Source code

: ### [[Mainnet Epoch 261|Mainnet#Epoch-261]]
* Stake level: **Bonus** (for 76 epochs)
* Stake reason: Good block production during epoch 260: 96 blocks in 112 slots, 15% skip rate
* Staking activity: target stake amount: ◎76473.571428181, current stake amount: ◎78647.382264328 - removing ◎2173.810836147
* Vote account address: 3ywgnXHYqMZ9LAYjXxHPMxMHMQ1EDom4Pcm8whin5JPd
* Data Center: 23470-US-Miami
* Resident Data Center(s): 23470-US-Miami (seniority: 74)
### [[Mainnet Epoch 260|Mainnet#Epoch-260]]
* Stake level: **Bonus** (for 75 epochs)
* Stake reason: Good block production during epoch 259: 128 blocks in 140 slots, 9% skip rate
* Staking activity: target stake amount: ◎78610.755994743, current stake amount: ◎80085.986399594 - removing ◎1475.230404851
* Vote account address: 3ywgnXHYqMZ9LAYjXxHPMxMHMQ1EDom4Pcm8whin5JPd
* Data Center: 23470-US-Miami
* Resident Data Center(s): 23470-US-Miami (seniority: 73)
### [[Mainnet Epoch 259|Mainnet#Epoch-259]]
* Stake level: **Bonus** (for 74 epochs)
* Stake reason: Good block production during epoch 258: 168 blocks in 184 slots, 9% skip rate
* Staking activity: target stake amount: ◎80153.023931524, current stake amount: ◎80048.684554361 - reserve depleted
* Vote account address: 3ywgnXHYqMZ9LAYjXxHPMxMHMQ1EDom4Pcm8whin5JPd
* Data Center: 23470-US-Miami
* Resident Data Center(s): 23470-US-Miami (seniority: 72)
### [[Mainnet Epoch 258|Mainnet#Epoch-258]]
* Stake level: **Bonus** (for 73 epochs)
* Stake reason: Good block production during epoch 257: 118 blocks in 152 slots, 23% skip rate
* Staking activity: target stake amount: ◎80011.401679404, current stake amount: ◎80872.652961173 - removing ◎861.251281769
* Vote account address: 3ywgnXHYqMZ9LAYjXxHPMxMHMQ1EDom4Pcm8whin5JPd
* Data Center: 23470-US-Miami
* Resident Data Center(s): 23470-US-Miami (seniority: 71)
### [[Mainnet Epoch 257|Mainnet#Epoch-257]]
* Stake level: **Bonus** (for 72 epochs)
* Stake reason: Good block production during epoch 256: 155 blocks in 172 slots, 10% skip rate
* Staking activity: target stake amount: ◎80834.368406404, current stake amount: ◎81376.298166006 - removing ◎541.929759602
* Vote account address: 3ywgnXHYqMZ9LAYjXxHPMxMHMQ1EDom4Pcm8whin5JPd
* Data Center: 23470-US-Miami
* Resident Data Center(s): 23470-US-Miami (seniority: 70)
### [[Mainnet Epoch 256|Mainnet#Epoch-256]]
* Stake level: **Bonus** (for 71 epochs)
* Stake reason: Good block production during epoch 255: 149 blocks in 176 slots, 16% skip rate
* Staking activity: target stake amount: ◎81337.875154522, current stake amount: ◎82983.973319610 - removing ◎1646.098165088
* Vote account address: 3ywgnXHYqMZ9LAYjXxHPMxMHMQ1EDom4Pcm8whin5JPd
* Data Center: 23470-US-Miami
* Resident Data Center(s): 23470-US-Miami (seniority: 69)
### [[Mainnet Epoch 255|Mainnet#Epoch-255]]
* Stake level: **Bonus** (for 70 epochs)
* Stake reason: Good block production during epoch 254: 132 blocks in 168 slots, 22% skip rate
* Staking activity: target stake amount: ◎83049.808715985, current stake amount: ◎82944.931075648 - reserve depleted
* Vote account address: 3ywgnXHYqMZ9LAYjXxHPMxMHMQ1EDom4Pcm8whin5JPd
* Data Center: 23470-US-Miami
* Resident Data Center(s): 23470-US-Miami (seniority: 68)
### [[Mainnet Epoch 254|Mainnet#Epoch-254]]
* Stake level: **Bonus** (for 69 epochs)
====
**PROBLEM REQUIREMENTS:**
Count the lines in the material containing the string "seniority", and state the number with nothing added.

**ANSWER FOR THIS EXERCISE:**
7